Esercizi:
• 1. Nell'estratto sulla letteratura brasiliana, perché il Brasile è già di per sé un'isola dal punto di vista linguistico? Rispondi in una o due frasi.
• 2. Riporta esattamente il passo dell'estratto sulla letteratura brasiliana compreso tra "La serie di" e "cosa si legge).", estremi inclusi.

Estratto del documento:
* * *
La serie di articoli, recensioni e interviste intorno alla letteratura brasiliana contemporanea che inauguriamo con queste righe vorrebbe, in un certo senso, compiere la stessa sovversione degli ordini geografici (e in ultima analisi del senso comune) messa in atto dal premio Nobel portoghese: portare la nostra attenzione sul Brasile immaginandolo come una zattera di pietra, un’isola, e da questa nuova prospettiva apprezzare le caratteristiche del paesaggio letterario, chi scrive, cosa si scrive, come si scrive (ma naturalmente anche come e cosa si legge).

Dal punto di vista linguistico, il Brasile è già di per sé un’isola lusofona in mezzo al mare a maggioranza ispanofona dell’America Latina. Un’isola, certo, di dimensioni straordinarie: 23,000 km di frontiere, 8 milioni di km² di superficie, 26 stati federali e più di 200 milioni di abitanti. Quel che è certo è che la letteratura brasiliana di oggi si compone in un paesaggio tanto eterogeneo quanto il territorio nel quale sorge.

Chiaramente, pur tenendo in considerazione le proprietà di estensione ed eterogeneità dell’oggetto di studio, questa serie di testi dedicati alla letteratura brasiliana contemporanea non pretende di fornire un quadro esaustivo (disegnare una mappa dell’isola) ma suggerire un percorso di lettura che faccia tappa per alcune delle opere più interessanti scritte in Brasile negli ultimi anni (un diario di letture dunque, che contempli i diversi modi in cui “l’isola” si scrive e si legge), alcune delle quali già tradotte in Italia. Detto questo, per disegnare uno sfondo, dipingere un mare che circondi l’isola letteraria brasiliana, sarà bene definire il contesto in cui questa letteratura di oggi si fa.
* * *
Dati memorizzati:
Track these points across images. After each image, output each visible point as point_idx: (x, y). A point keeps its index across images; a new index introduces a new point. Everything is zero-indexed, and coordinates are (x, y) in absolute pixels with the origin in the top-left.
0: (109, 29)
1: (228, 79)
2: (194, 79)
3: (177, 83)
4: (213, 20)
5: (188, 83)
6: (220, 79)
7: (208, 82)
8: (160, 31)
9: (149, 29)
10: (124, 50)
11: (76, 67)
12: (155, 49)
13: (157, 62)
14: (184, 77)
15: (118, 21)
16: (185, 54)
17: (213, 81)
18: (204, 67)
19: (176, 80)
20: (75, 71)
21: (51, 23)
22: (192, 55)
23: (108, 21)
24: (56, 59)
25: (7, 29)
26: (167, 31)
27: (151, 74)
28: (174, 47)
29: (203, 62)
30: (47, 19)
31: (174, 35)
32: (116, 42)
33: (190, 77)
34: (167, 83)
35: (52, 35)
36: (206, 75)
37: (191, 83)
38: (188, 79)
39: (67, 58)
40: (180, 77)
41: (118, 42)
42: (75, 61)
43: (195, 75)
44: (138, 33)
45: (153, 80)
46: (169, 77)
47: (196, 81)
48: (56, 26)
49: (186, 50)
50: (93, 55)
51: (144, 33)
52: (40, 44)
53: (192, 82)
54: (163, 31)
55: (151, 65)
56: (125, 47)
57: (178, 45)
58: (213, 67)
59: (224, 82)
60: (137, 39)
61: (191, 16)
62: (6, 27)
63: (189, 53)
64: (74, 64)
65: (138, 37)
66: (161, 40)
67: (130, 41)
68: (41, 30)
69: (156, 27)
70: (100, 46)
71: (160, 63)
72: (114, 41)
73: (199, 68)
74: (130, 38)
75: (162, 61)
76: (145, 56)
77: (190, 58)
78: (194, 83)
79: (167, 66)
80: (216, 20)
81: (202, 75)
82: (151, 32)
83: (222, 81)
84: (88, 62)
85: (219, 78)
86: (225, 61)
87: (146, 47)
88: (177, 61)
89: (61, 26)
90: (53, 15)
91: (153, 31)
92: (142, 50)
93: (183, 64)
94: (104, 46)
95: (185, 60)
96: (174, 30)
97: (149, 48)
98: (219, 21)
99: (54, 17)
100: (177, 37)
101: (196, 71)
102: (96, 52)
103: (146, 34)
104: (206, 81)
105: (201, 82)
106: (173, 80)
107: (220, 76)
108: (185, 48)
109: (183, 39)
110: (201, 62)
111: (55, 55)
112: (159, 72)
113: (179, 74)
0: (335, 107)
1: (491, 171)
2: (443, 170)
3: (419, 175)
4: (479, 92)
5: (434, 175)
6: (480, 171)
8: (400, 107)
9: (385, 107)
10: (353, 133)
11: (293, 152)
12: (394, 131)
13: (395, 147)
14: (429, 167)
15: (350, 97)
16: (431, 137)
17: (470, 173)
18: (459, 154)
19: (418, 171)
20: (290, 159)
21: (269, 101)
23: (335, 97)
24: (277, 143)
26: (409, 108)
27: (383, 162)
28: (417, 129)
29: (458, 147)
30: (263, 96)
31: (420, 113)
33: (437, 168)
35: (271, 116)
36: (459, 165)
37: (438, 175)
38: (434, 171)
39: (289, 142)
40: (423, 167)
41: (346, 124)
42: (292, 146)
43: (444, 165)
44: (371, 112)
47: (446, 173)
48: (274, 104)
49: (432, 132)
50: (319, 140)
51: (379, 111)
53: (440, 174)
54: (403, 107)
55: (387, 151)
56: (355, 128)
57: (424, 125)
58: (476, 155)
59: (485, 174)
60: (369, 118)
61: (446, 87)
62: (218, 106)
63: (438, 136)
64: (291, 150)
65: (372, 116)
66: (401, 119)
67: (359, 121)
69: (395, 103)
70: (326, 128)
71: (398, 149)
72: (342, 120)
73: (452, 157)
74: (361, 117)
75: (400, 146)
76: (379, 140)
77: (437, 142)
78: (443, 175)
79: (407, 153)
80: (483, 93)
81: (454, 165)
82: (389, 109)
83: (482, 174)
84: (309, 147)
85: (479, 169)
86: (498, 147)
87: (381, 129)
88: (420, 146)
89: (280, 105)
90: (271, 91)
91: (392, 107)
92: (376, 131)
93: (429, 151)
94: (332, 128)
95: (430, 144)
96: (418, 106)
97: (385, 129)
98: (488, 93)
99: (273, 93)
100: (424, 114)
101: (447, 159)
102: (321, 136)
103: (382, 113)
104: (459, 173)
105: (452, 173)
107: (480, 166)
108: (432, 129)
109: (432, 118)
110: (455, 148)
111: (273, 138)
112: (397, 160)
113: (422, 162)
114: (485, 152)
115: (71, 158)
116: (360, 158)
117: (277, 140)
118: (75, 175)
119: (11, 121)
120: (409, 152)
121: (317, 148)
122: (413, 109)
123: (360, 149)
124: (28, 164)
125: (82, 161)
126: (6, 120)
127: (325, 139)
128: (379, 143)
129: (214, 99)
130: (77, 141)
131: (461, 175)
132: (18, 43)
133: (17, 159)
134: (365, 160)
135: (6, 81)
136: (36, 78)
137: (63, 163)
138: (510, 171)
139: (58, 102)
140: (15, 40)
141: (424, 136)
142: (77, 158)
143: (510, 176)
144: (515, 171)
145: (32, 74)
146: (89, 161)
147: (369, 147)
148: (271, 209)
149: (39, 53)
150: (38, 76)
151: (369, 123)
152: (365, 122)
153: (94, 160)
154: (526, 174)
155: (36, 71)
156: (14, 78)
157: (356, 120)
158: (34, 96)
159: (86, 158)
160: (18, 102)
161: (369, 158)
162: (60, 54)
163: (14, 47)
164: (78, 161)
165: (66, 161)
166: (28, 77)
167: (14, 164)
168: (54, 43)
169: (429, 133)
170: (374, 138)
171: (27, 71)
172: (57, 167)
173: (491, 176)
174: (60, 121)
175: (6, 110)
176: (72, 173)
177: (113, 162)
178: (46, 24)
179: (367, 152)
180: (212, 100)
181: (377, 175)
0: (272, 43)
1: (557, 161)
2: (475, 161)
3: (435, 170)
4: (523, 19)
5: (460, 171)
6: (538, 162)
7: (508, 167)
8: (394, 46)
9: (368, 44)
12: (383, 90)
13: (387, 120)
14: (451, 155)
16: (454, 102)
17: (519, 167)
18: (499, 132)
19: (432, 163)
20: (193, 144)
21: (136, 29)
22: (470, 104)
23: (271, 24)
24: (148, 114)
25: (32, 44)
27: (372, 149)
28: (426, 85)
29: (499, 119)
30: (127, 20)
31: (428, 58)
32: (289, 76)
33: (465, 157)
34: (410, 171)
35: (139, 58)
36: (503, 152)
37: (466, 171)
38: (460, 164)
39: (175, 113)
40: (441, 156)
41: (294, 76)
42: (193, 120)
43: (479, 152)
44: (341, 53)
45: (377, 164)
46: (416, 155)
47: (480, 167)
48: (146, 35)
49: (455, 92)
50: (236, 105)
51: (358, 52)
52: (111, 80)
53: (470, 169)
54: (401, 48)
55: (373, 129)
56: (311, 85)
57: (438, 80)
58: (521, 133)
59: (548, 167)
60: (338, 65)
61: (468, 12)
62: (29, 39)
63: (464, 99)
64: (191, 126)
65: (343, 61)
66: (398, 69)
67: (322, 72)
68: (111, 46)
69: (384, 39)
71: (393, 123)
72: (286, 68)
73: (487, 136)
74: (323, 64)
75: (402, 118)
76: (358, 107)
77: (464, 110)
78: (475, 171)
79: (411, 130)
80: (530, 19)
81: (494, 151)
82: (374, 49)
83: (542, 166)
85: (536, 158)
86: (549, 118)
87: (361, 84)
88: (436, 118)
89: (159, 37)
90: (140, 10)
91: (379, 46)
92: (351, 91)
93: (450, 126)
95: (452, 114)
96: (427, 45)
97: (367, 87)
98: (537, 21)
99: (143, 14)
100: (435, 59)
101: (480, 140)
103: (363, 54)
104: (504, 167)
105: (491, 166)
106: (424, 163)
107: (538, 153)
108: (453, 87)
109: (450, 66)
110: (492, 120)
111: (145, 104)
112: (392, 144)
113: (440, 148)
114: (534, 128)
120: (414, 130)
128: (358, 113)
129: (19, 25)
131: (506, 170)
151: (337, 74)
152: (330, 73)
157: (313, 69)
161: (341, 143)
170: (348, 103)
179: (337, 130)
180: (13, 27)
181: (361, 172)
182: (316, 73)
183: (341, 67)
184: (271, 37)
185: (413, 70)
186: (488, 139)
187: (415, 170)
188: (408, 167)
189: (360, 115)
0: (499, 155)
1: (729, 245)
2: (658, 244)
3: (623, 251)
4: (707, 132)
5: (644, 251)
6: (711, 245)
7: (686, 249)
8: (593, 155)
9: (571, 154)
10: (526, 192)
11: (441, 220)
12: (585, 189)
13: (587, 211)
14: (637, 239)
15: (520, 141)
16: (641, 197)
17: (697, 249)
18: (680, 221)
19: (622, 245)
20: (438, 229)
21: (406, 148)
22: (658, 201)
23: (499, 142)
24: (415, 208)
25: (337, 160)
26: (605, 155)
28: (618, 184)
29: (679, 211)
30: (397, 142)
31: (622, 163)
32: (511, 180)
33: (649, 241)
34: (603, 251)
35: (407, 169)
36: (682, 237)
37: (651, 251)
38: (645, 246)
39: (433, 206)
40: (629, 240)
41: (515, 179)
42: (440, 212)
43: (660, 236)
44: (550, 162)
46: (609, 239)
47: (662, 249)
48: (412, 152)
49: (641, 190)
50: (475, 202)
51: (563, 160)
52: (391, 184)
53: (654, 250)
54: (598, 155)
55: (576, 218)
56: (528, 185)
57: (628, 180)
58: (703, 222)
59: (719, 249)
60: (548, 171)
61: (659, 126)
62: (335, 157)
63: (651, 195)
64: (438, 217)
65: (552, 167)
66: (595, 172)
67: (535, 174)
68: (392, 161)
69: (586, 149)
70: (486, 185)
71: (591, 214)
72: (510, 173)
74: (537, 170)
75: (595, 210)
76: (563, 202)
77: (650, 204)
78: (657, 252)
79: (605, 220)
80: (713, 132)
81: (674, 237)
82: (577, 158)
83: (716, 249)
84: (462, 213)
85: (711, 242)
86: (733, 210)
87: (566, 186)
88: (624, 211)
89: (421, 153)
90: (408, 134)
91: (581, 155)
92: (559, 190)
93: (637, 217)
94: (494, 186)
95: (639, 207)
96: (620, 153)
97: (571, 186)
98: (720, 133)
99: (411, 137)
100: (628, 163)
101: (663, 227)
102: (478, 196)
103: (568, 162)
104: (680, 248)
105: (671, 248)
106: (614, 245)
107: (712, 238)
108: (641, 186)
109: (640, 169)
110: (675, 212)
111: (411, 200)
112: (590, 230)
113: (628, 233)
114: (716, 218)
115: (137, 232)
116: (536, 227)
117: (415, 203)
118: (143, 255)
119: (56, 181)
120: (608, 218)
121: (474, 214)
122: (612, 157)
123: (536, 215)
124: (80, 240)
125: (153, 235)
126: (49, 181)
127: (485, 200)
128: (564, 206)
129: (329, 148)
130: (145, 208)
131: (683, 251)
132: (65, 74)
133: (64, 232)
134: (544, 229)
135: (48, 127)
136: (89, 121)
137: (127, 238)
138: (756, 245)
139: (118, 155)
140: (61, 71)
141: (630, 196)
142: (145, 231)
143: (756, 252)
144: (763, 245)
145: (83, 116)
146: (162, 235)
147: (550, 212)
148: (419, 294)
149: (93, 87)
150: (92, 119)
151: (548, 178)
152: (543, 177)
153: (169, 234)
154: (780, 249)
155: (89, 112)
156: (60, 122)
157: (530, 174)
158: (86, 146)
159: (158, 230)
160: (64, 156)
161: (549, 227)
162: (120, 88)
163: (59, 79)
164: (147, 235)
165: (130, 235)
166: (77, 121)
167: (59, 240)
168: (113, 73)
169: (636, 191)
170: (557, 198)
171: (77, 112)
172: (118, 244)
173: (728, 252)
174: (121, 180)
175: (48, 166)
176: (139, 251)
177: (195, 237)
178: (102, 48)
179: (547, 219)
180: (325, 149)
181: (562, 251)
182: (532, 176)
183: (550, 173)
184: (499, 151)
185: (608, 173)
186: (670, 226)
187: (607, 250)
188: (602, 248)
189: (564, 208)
* * *
Risposte:
• 1. Il Brasile è un'isola perché è un paese di lingua portoghese. Si trova in mezzo al mare dell'America Latina, dove la maggioranza parla spagnolo.

• 2.
La serie di articoli, recensioni e interviste intorno alla letteratura brasiliana contemporanea che inauguriamo con queste righe vorrebbe, in un certo senso, compiere la stessa sovversione degli ordini geografici (e in ultima analisi del senso comune) messa in atto dal premio Nobel portoghese: portare la nostra attenzione sul Brasile immaginandolo come una zattera di pietra, un’isola, e da questa nuova prospettiva apprezzare le caratteristiche del paesaggio letterario, chi scrive, cosa si scrive, come si scrive (ma naturalmente anche come e cosa si legge).